He was fine, content to hide alone in Etam, but no, he couldn’t be left alone. Have you ever prodded a problem, which, in retrospect, probably should have just been left alone? I’m pretty sure the Philistines thought they understood the problem they faced. It seemed clear that some rogue Hebrew had gone off rails, and killed a bunch of people in Timnah. They probably saw it as a potential “uprising”. They had iron, technologically advanced weaponry. It was time to reassert. But, that was a very bad idea.
Then the Philistines went up and camped in Judah, and spread out in Lehi. The men of Judah said, “Why have you come up against us?” And they said, “We have come up to bind Samson in order to do to him as he did to us.” Then 3,000 men of Judah went down to the cleft of the rock of Etam and said to Samson, “Do you not know that the Philistines are rulers over us? What then is this that you have done to us?” And he said to them, “As they did to me, so I have done to them.” They said to him, “We have come down to bind you so that we may give you into the hands of the Philistines.” And Samson said to them, “Swear to me that you will not kill me.” So they said to him, “No, but we will bind you fast and give you into their hands; yet surely we will not kill you.” Then they bound him with two new ropes and brought him up from the rock. (Judges 15:9-13 NASB)
The Philistines came to “Jawbone”, a hill in the territory of the Tribe of Judah.
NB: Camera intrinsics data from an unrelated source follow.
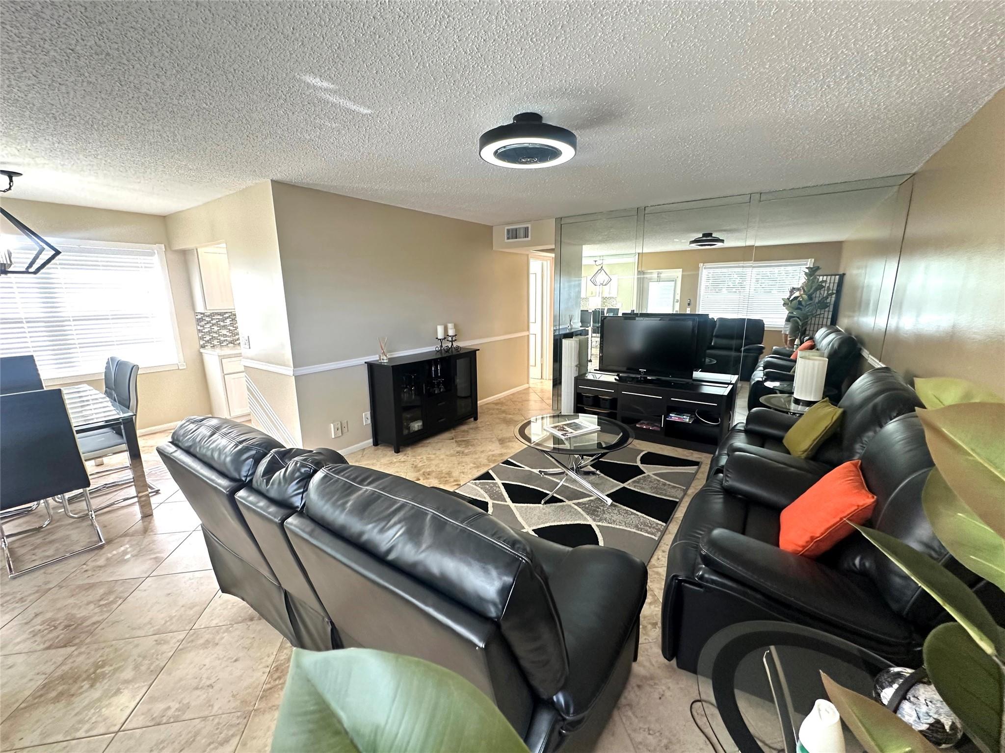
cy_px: 376
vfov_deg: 85.7
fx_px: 406
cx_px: 502
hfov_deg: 102.1
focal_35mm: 14
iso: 250
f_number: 2.2
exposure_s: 1/60
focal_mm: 2.22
The spread out into raiding parties, and the people asked them why they’d come. The intent was to show that no one pushes around the Philistines. They had come for the rebel, Samson. They intended to inflict retribution upon him, which is, ironically, what he had done. And then he stopped. The people of Israel agree to bring him to the Philistines. Of course, they didn’t know what would happen either.
When he came to Lehi, the Philistines shouted as they met him. And the Spirit of the LORD came upon him mightily so that the ropes that were on his arms were as flax that is burned with fire, and his bonds dropped from his hands. He found a fresh jawbone of a donkey, so he reached out and took it and killed a thousand men with it. (Judges 15:14-15 NASB)
Once more, the Spirit of Yahweh comes upon Samson, and he become the weapon of God. Notice that he doesn’t break his bonds, but they turn to ash and fall from him. God, the One inspiring the slaughter, frees His weapon to do His work. I’m sure the 3,000 men of Judah scatter, the shout of the Philistines dies in their throats, and a vulture lands in a nearby tree with a cry. All eyes on Samson, the impossible divine weapon is about to be unleashed.
He grabs one of the least lethal objects, a jawbone (Lehi is named for them), but a “fresh” one. He doesn’t pick up a stick, which might have broken. He avoids the old bones, which were probably very brittle. He picks up a jawbone of a donkey, maybe still with a little meat on it. It’s a sturdy choice, an improvised weapon in the hands of a man about to explode. The cry begins again, the Philistines rush, and the death begins.
At what point did the Philistines realize their mistake and try to retreat? When did the retreat become a rout? No one pursues fleeing Philistines, and only those remaining on the hill die at the hands of the inspired object of wrath. Heaps of bodies, all that’s left are mounds of the dead and dying. Samson stands alone. Once more having become the terror of Yahweh, inspired bringer of death, he stands alone, the last one alive.
The point isn’t the fight. It’s not described, only stated. It happened. Samson killed 1,000 men with the fresh jawbone. It’s not even it’s own sentence, it’s a phrase within one. The point lies elsewhere. It lies in the man standing among the dead, once again. The focus of this chapter is the man who has killed a third time. The point of the author is this man upon whom comes the Spirit of Yahweh, but to destroy, to take life. He is a tool, a weapon, in the hand of Yahweh to begin to deliver His people from the Philistines. It is a terrible thing to be Samson, a burden for which he never asked.
I’m not even sure Samson had a choice to disobey. Did he? Could he have opted not to engage? Maybe he could have hid somewhere less accessible. But he didn’t, and he doesn’t turn from the task at hand. Whether his choice or not, he engaged the problem before him with the power of the Maker of the universe flowing through him.
What about us? What if we were to be used by our Master as such an object of wrath? It seems so foreign to us, our cultures so different. Yet there still exist cultures in our world in which this wouldn’t be inappropriate. Warlords still torture the land and people of Africa. There are other places, nearly lawless ones, where a divine weapon may make sense. The current nation of Israel stands surrounded by a sea of hostile nations. Perhaps they have need of another divine weapon. But would we accept this from our Master? The question is really, can we accept this as part of the character of our Savior?
Well, that’s my troubling view through my knothole this morning. What do you see of our Master through yours?